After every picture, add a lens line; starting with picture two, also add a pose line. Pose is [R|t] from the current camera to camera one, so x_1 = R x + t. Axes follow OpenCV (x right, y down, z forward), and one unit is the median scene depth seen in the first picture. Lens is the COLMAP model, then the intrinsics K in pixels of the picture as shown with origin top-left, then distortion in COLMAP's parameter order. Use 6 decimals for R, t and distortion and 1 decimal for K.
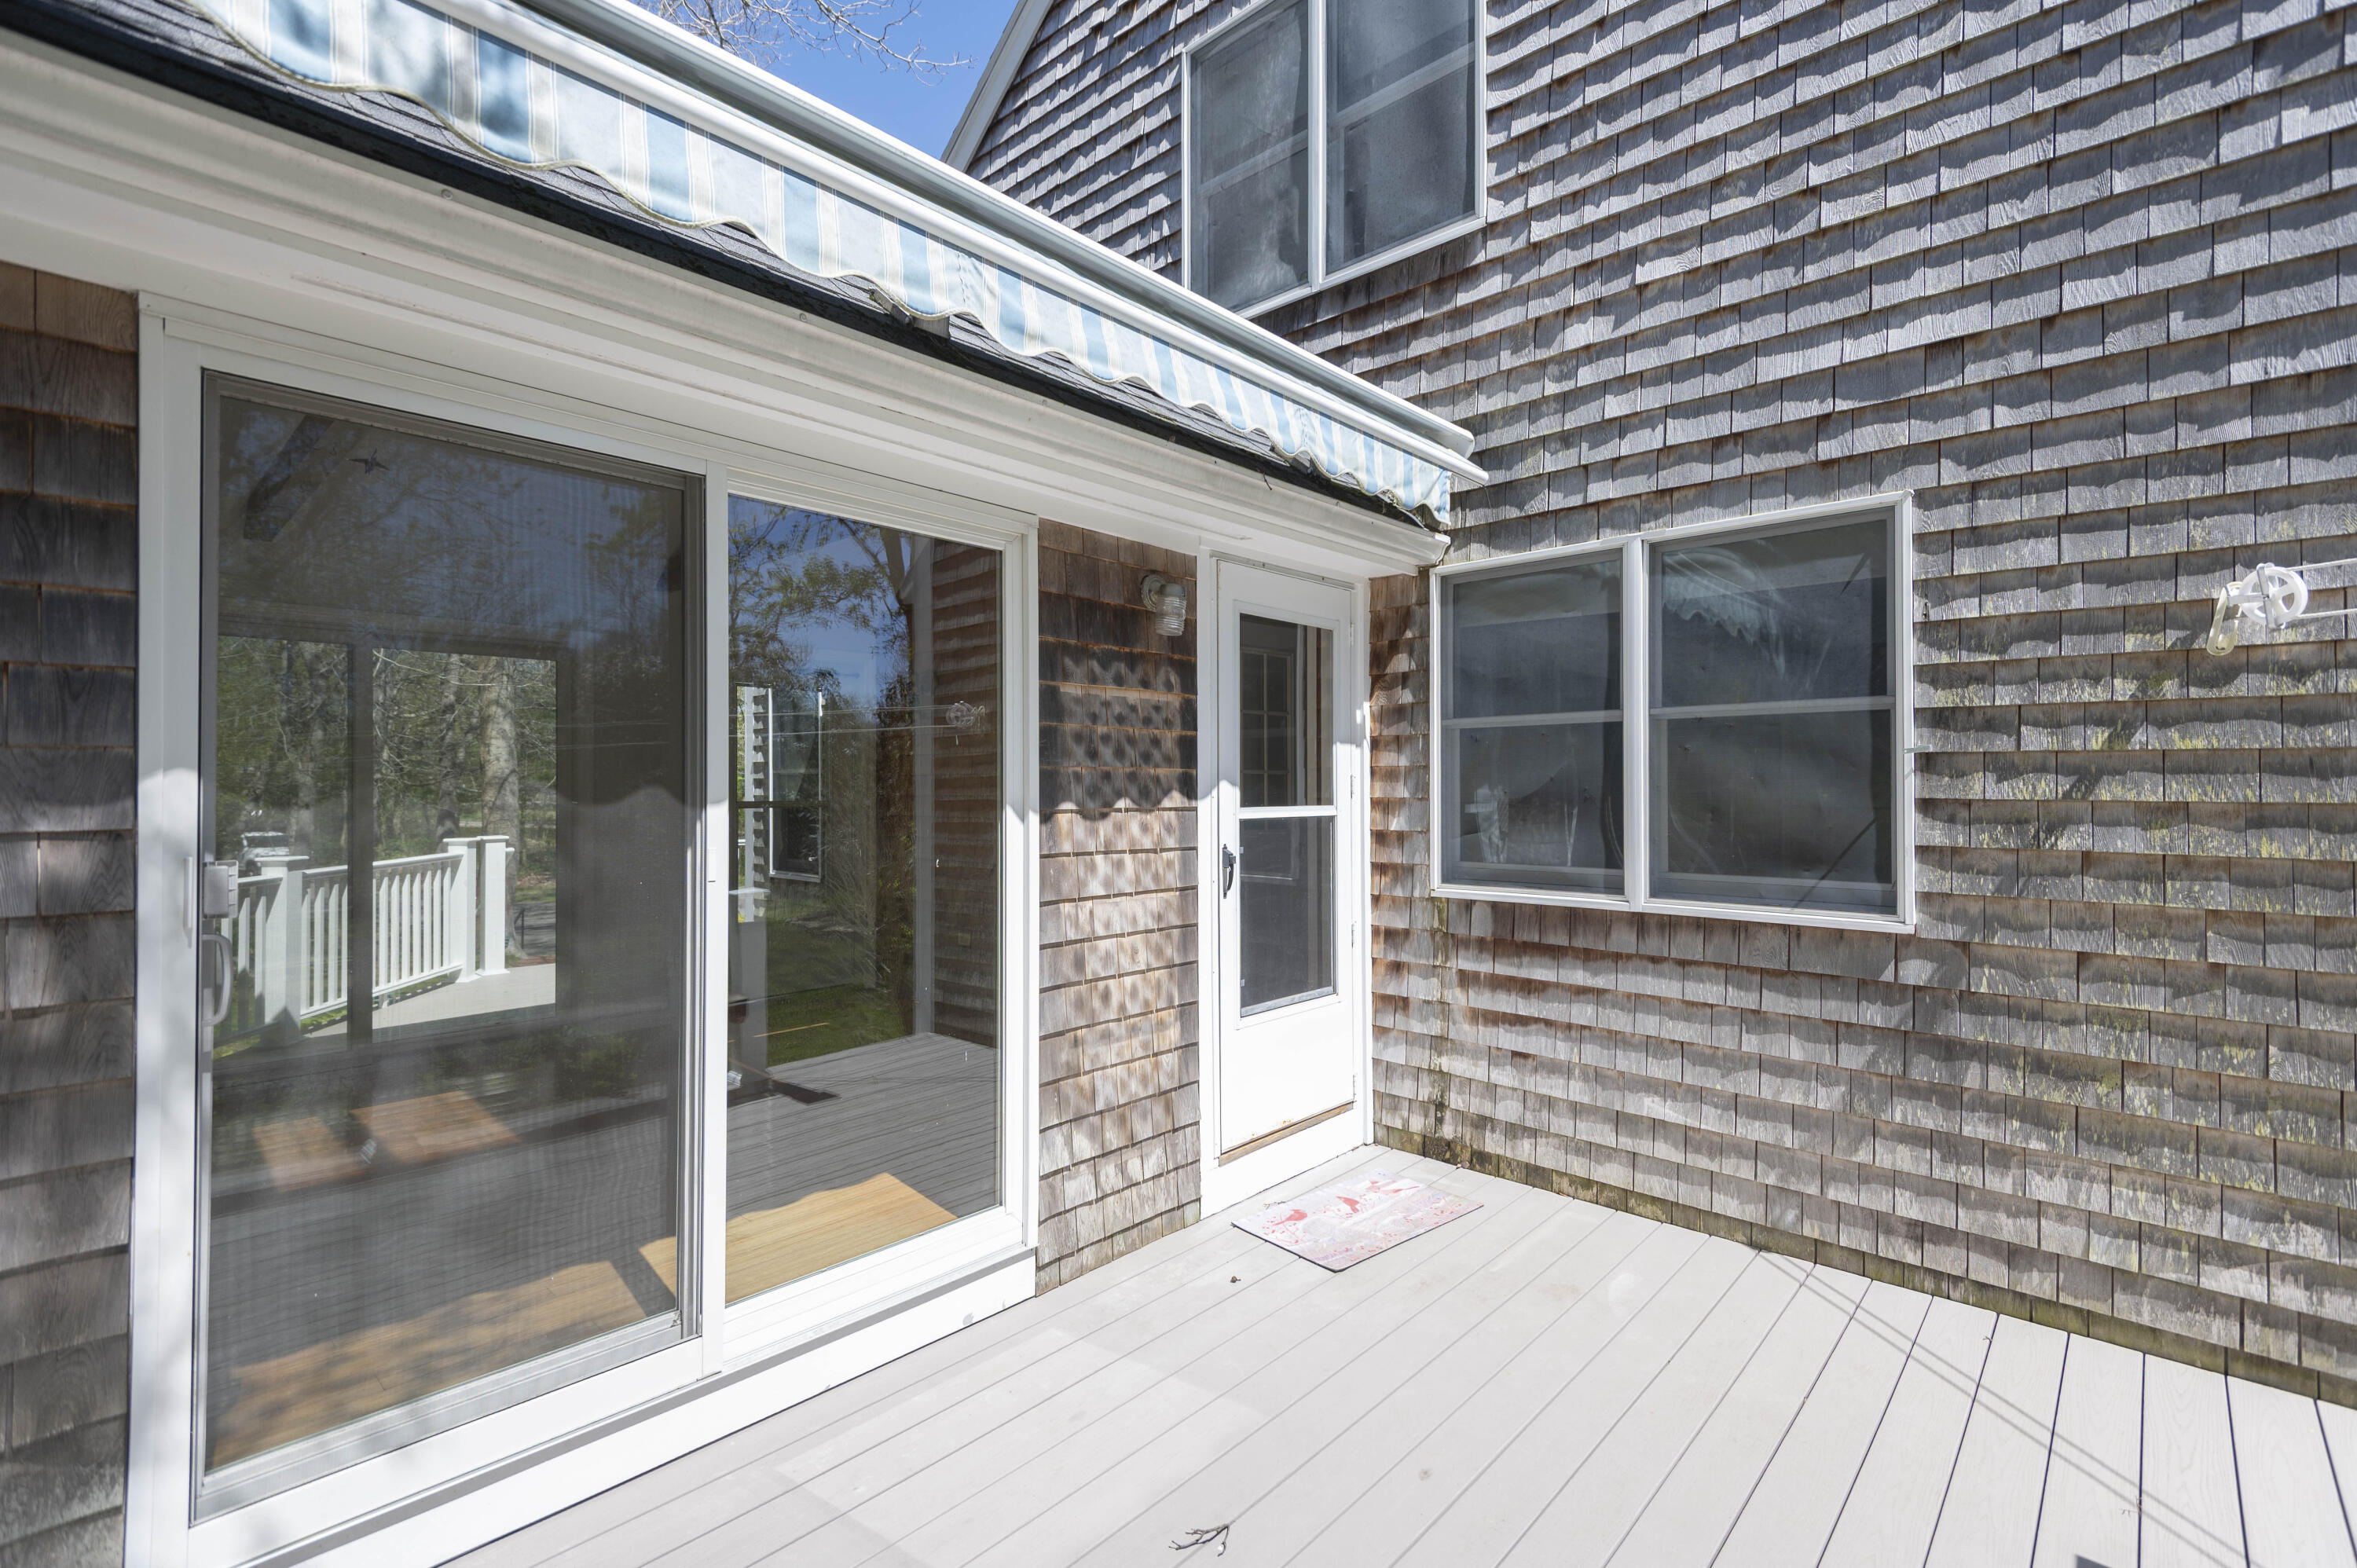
lens RADIAL K [[1062.2, 0, 1186.6], [0, 1062.2, 778.4], [0, 0, 1]] dist [0.035913, -0.014891]
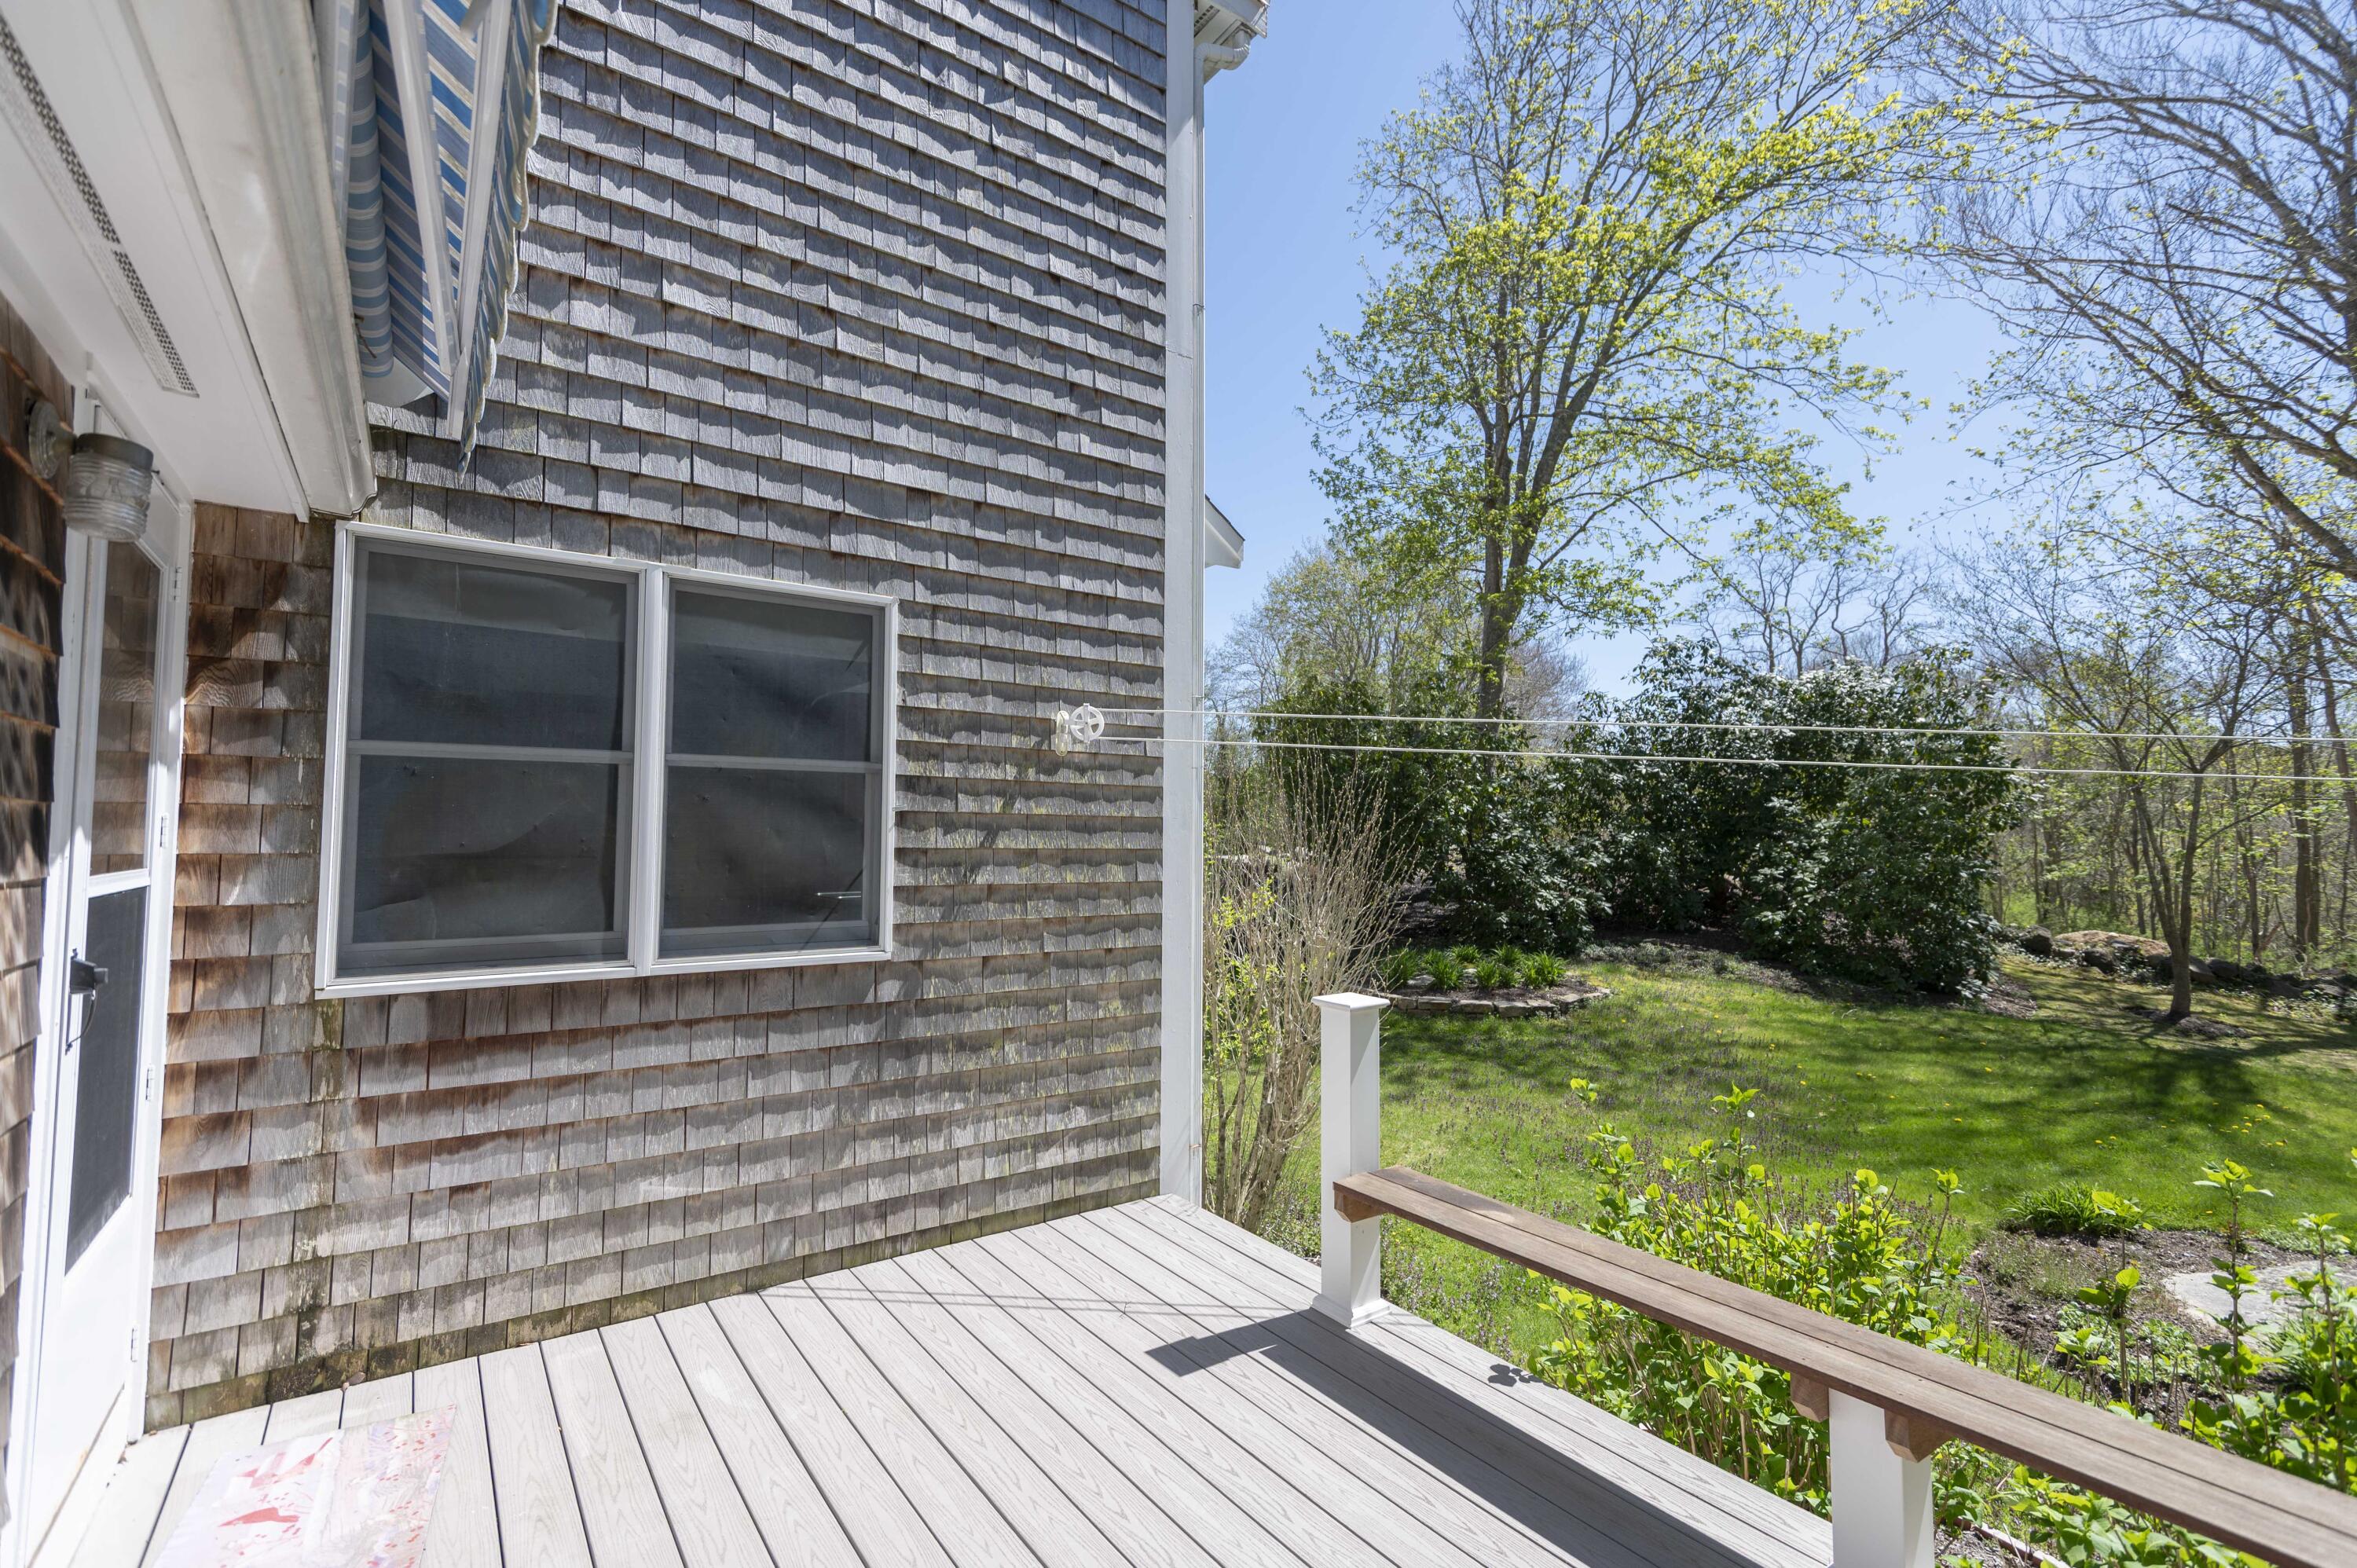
lens RADIAL K [[1062.2, 0, 1186.6], [0, 1062.2, 778.4], [0, 0, 1]] dist [0.035913, -0.014891]
pose [[0.206479, 0.054723, 0.976920, -0.396083], [-0.014619, 0.998496, -0.052842, -0.001194], [-0.978342, -0.003371, 0.206968, 0.377879]]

Exercise objective: Repeat the data above exactly, images excluded.

Output below:
After every picture, add a lens line; starting with picture two, also add a pose line. Pose is [R|t] from the current camera to camera one, so x_1 = R x + t. Axes follow OpenCV (x right, y down, z forward), and one unit is the median scene depth seen in the first picture. Lens is the COLMAP model, then the intrinsics K in pixels of the picture as shown with origin top-left, then distortion in COLMAP's parameter order. Use 6 decimals for R, t and distortion and 1 decimal for K.
lens RADIAL K [[1062.2, 0, 1186.6], [0, 1062.2, 778.4], [0, 0, 1]] dist [0.035913, -0.014891]
lens RADIAL K [[1062.2, 0, 1186.6], [0, 1062.2, 778.4], [0, 0, 1]] dist [0.035913, -0.014891]
pose [[0.206479, 0.054723, 0.976920, -0.396083], [-0.014619, 0.998496, -0.052842, -0.001194], [-0.978342, -0.003371, 0.206968, 0.377879]]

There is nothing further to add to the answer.